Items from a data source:
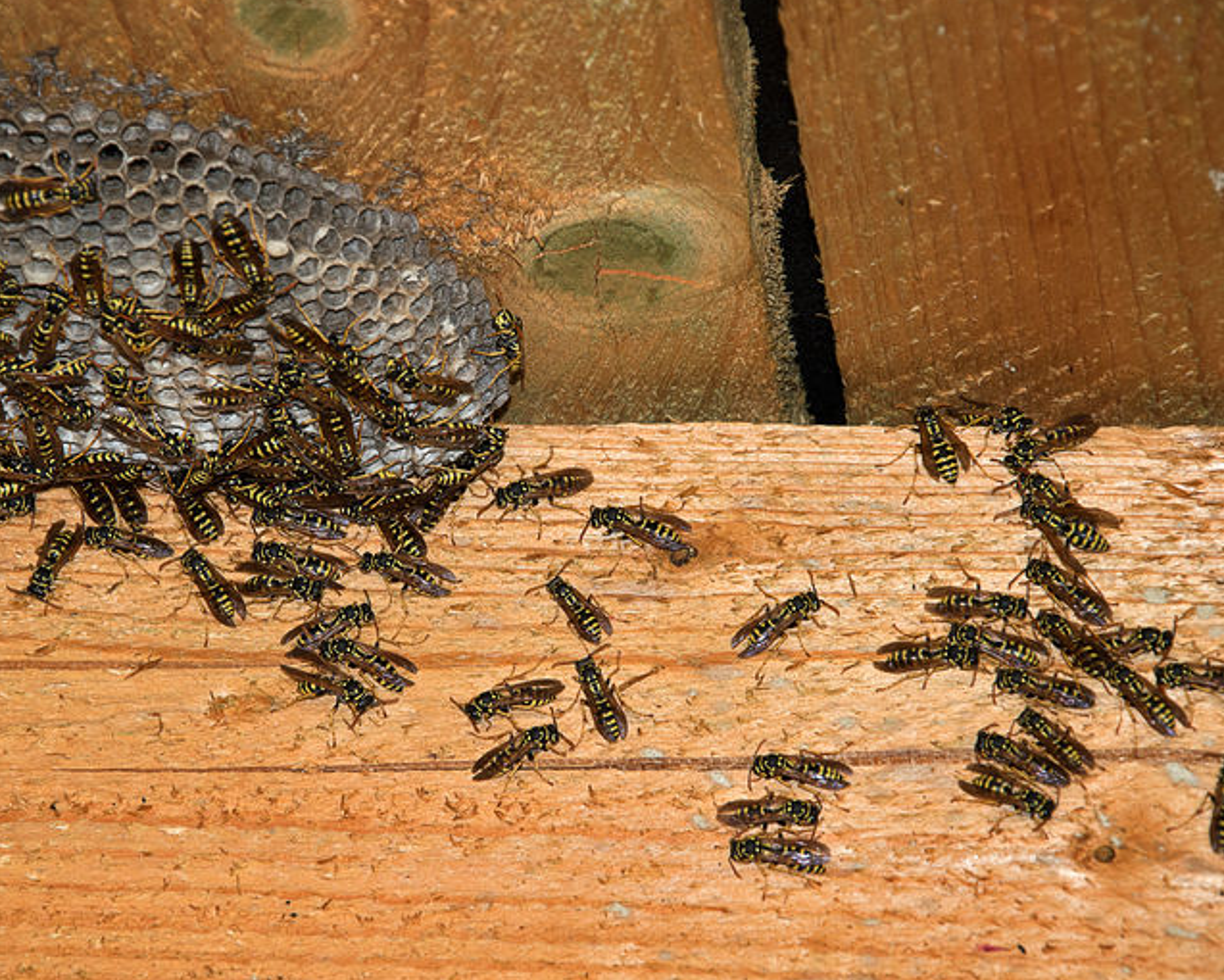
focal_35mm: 197
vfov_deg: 7.9
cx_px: 440
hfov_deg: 9.8
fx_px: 7125
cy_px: 531
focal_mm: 105
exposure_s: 1/60
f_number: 7.1
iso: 320
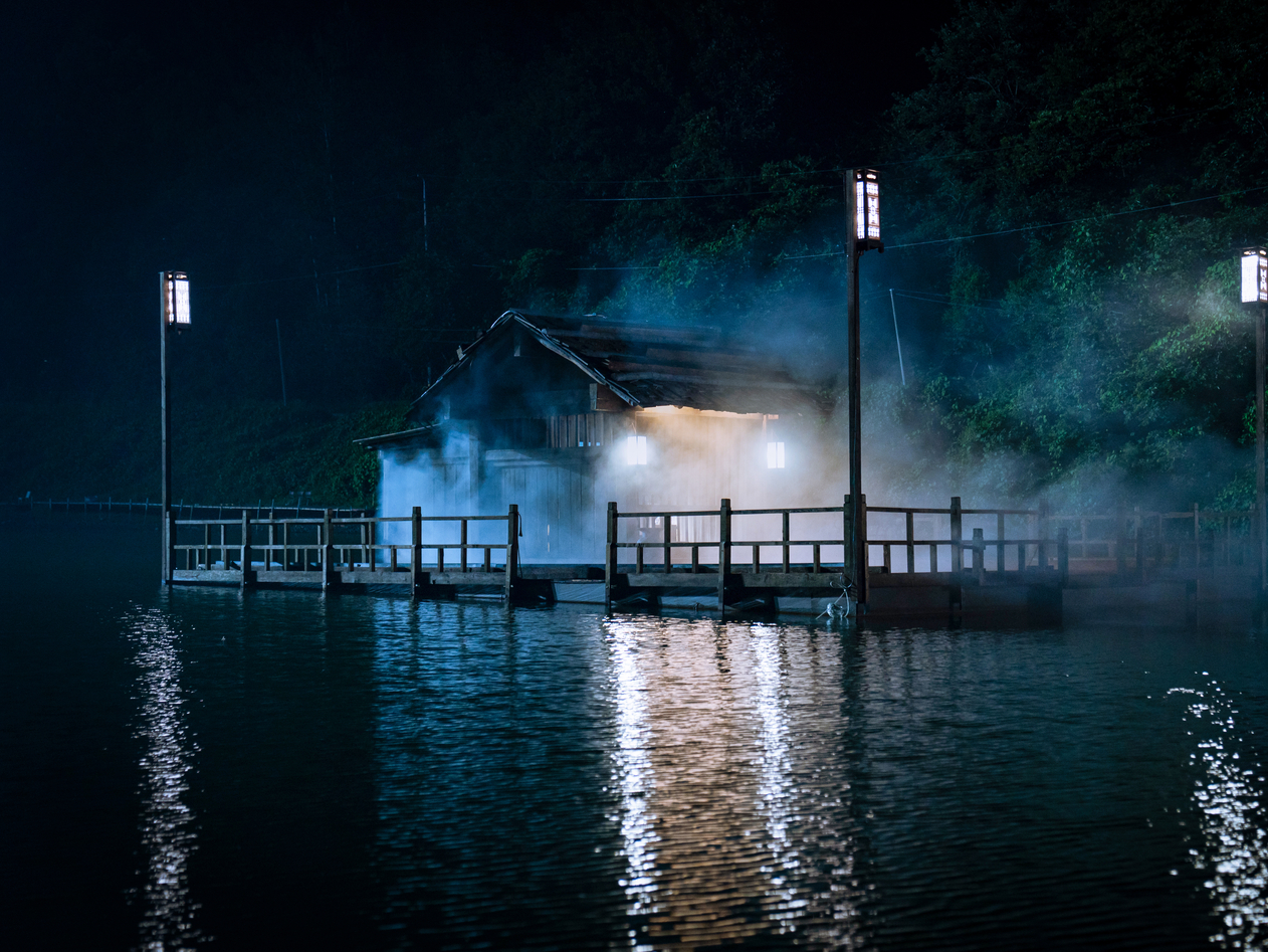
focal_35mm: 57
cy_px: 478
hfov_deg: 33.7
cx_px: 720
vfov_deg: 25.7
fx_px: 2088
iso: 800
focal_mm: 52
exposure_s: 1/125
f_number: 2.8
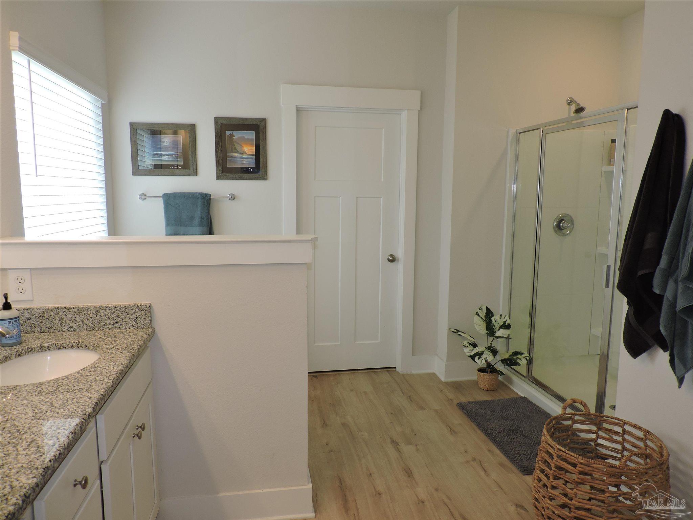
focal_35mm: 24
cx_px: 346
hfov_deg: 71.6
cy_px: 260
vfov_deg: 56.8
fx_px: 480
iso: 100
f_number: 3
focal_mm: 4.3
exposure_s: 1/40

- _THE TASK_: When you reach the line containing "vfov_deg: 7.9" in the entries above, please retype it and each line after it through the last one, exactly, without the pictures.

- _ANSWER TO THE PROBLEM_:
vfov_deg: 7.9
cx_px: 440
hfov_deg: 9.8
fx_px: 7125
cy_px: 531
focal_mm: 105
exposure_s: 1/60
f_number: 7.1
iso: 320
focal_35mm: 57
cy_px: 478
hfov_deg: 33.7
cx_px: 720
vfov_deg: 25.7
fx_px: 2088
iso: 800
focal_mm: 52
exposure_s: 1/125
f_number: 2.8
focal_35mm: 24
cx_px: 346
hfov_deg: 71.6
cy_px: 260
vfov_deg: 56.8
fx_px: 480
iso: 100
f_number: 3
focal_mm: 4.3
exposure_s: 1/40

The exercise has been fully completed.